Discovered groundbreaking computer technology
Lynn Ann Conway, born in 1938, worked for the computer giant IBM throughout the 1960s. Here she discovered a revolutionary way of making the microchips found in computers more powerful by using a method that most modern computers use today. Starting in her childhood, Conway knew she’d been born in the wrong body, and when she finally got the opportunity to start the process of changing gender, she lost her job at IBM.
After Conway started a new life as a woman, her accomplishments went unacknowledged for several decades. She worked her way up in the computer industry and wrote a groundbreaking textbook about VLSI – technology that allows for the use of far fewer yet more efficient microchips, a discovery that was a precursor to modern-day computers and mobile phones.
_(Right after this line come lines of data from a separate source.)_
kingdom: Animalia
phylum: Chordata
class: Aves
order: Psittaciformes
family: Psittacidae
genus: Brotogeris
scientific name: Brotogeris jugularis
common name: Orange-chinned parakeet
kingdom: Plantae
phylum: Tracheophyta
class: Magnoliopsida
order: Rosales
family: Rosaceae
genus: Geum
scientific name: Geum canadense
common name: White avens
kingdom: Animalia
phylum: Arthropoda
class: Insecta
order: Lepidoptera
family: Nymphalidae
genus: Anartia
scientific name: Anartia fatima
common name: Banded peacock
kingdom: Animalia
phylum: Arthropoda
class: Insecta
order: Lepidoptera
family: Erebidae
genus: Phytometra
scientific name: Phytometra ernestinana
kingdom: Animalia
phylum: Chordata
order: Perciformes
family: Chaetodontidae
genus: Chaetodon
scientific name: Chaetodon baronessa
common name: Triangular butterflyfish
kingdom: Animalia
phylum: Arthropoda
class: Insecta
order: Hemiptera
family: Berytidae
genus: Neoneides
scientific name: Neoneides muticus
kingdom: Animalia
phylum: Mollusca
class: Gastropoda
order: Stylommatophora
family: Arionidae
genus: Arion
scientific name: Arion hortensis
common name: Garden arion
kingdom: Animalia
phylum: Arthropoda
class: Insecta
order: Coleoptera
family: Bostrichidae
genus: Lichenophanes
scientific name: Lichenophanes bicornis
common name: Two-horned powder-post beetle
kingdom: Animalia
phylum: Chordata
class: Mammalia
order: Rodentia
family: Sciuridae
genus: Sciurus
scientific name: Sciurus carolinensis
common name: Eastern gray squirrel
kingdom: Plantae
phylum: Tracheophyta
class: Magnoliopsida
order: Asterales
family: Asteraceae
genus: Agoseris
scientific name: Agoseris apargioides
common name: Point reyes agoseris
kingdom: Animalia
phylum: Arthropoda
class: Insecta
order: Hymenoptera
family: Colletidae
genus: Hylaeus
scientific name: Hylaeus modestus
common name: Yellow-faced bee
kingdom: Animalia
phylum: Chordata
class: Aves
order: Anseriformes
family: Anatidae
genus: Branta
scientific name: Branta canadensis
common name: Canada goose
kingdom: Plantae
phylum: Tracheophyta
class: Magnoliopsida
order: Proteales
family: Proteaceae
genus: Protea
Her career continued to move forward, and she was involved in several prestigious projects, including her recruitment to a research program in the Defense Department. She was also the key individual behind research on high-performance data processing, autonomous system technology and intelligent weapon technology.
As her work became more widely known, Conway realized that her gender reassignment would soon be revealed. So she came out as a trans person at the close of the 1990s, later writing about her experiences on her personal website. All of this finally got Conway recognition for her entire life’s work.
Today Lynn Ann Conway is 81 years old and a well-known spokesperson for trans people all over the world.
The first American woman in space
The last hero on our list is the first American woman in space: Sally Ride (1951-2012). She was a member of NASA Astronaut Group 8 in 1978 – the first class that women were allowed to join. She was one of 8,000 applicants, and was chosen along with 34 others to take part in this program.
Ride had a PhD in physics from Stanford University. She received a lot of media attention, and during a press conference was asked questions like «Will being in space affect your reproductive organs?» and «Do you cry when things go wrong at work?» In spite of the strong focus on her gender, Ride wanted to talk about herself as an astronaut. On June 18th, 1983, she was the first American woman in space onboard the Challenger space shuttle.
Later on, Ride became director of the California Space Institute at the University of California-San Diego. In 2001 she started a company called Sally Ride Science – with the goal of inspiring children to become interested in science and mathematics. She founded the company with the help of two friends and her female partner Tam O’Shaughnessy.